We can pass by all this and come to the more tragic,
if ever so much more refined, situation of those in our own enlightened
country and in this superintellectual age who still think that some
effort on their part is necessary, that some sacrifice, some
contribution, some ceremony, some form of what we call “good works,” is
imperative to meet God’s demands and to quiet an insistent conscience.
And so, avoiding the stupidity of heathendom and the brutality of their
sacrifices, we find that today “salvation by character” is the suave,
modern form of this age-old delusion; we find that for the blood of
rams and bullocks people are substituting donations and bank checks;
that for penances and self-inflicted punishments men offer an act of
charity here and the support of some commendable enterprise there, so
that the conscious or unconscious answer to our question, “What must I
do to be saved?” is, “I must save myself.” Even church-members
sometimes like to lull themselves into a false sense of security by
thinking that their very acts of worship and their support of the
Church’s activity is something which, as it were, is to be credited to
their account in the ledger of the Book of Life.

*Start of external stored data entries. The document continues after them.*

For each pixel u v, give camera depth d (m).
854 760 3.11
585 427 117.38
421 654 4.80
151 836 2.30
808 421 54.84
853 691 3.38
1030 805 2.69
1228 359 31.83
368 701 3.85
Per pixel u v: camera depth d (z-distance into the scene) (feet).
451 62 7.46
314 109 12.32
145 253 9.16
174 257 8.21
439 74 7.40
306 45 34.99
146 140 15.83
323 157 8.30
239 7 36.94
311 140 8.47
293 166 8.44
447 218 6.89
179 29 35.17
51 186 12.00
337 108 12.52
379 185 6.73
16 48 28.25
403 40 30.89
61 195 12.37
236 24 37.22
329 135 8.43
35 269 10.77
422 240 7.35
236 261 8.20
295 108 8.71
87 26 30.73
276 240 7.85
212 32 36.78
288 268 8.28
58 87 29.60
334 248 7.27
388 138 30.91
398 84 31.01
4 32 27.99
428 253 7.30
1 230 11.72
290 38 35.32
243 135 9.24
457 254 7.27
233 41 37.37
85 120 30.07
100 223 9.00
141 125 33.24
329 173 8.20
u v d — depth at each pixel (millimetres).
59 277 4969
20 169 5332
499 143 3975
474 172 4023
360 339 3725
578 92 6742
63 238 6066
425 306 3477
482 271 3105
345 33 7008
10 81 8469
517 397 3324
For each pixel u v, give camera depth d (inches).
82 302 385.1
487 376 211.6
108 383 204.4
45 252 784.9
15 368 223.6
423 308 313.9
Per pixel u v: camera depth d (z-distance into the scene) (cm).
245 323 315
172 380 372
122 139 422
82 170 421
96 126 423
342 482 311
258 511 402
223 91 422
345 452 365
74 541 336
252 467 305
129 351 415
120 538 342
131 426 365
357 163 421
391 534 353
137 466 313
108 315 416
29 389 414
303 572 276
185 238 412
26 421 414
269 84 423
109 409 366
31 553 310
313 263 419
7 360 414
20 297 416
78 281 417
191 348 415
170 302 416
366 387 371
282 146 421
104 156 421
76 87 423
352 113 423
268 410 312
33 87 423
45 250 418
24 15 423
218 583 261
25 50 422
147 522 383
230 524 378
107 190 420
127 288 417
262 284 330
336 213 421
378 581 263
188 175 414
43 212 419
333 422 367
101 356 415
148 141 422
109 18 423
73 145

The result is that
“!Deeds, not creeds!” is the watchword of uncounted multitudes in our
country today — multitudes that are destined to experience in their own
lives that dark and dismal failure of every attempt to purchase heaven
with human effort and accomplishment to which Micah of old testifies as
he asks: “Wherewithal shall I come before the Lord and bow myself
before the high God? Shall I come before Him with burnt offerings, with
calves of a year old? Will the Lord be pleased with thousands of rams
or with ten thousand rivers of oil? Shall I give my first-born for my
transgressions, the fruit of my body for the sin of my soul?”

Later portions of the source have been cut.